Charles C.W. Cooke ponders in a National Review Online column the unfortunate ignorance of the American constitutional system displayed by some left-leaning pundits.

E. J. Dionne, the Washington Post’s resident worrywart, yesterday assured his concerned readers that Washington has shut down because “right-wing extremists” who do not accept the president’s “legitimacy” have taken an axe to America’s “normal, well-functioning, constitutional system,” and swung it, too, against “anyone who accepts majority rule and constitutional constraints.” Among his ideological bedfellows, this is a popular complaint.

Still, popular or not, the abject folly of making “majority rule” arguments in a system of equally ranked branches should be self-evident. This truly is painfully simple: Republicans are the majority in the House, and the House’s assent is necessary to a legal budget. Indeed, if any of the players in the budgetary game is superior, it is the House. Not only is it wholly wrong to pretend that the House is expected to acquiesce to the fiscal and legislative demands of the president simply because he won the last election, but it is dangerous — just one more step on the road to the imperial polity that the American system of separated powers was contrived to prevent. …

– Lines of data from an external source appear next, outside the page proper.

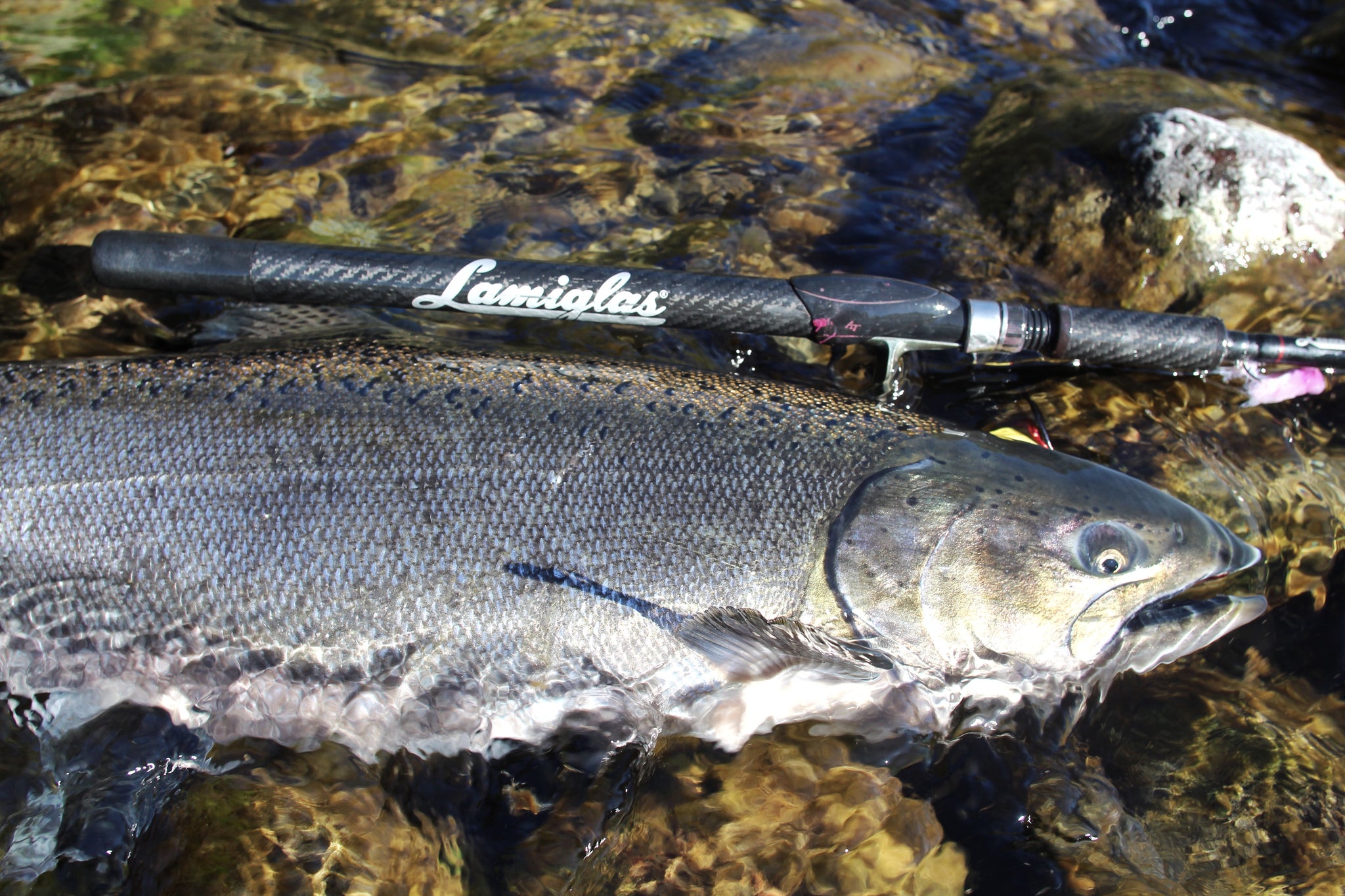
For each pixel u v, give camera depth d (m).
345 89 0.84
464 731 0.60
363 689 0.60
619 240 0.76
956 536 0.62
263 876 0.55
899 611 0.62
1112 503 0.63
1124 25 1.04
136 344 0.70
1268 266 0.75
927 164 0.83
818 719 0.62
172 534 0.60
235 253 0.64
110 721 0.60
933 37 0.96
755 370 0.71
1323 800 0.60
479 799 0.59
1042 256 0.77
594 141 0.83
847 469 0.62
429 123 0.83
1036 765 0.61
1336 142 0.88
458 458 0.60
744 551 0.61
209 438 0.60
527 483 0.60
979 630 0.62
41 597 0.60
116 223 0.75
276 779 0.59
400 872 0.56
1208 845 0.59
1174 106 0.81
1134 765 0.62
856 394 0.67
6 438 0.60
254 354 0.63
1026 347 0.66
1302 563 0.67
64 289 0.72
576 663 0.60
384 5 0.91
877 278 0.66
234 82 0.83
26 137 0.78
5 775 0.58
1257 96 0.96
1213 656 0.65
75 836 0.57
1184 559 0.63
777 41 0.91
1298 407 0.72
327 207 0.77
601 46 0.90
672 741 0.61
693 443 0.62
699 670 0.60
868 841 0.58
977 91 0.90
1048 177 0.78
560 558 0.60
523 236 0.76
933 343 0.67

… As one might expect, it is not just the structural questions that Dionne and his cohorts get so spectacularly askew, but also the congressional history — and, thus, the crucial context of what happened [Tuesday]. I acknowledge that pretending the emergence of a spending gap is indicative of the end times is an enormously profitable tactic for politicians to deploy. But there is no reason for an esteemed journalist to so supinely parrot the lie. Reviewing Dylan Matthews’s comprehensive list of the other 17 federal shutdowns in the last 40 years, one realizes rather quickly that it is not the appearance of a government shutdown that is remarkable, but the long absence of one. That shadowy figure on the horizon? Not so much death as the old friend that we had forgotten we knew.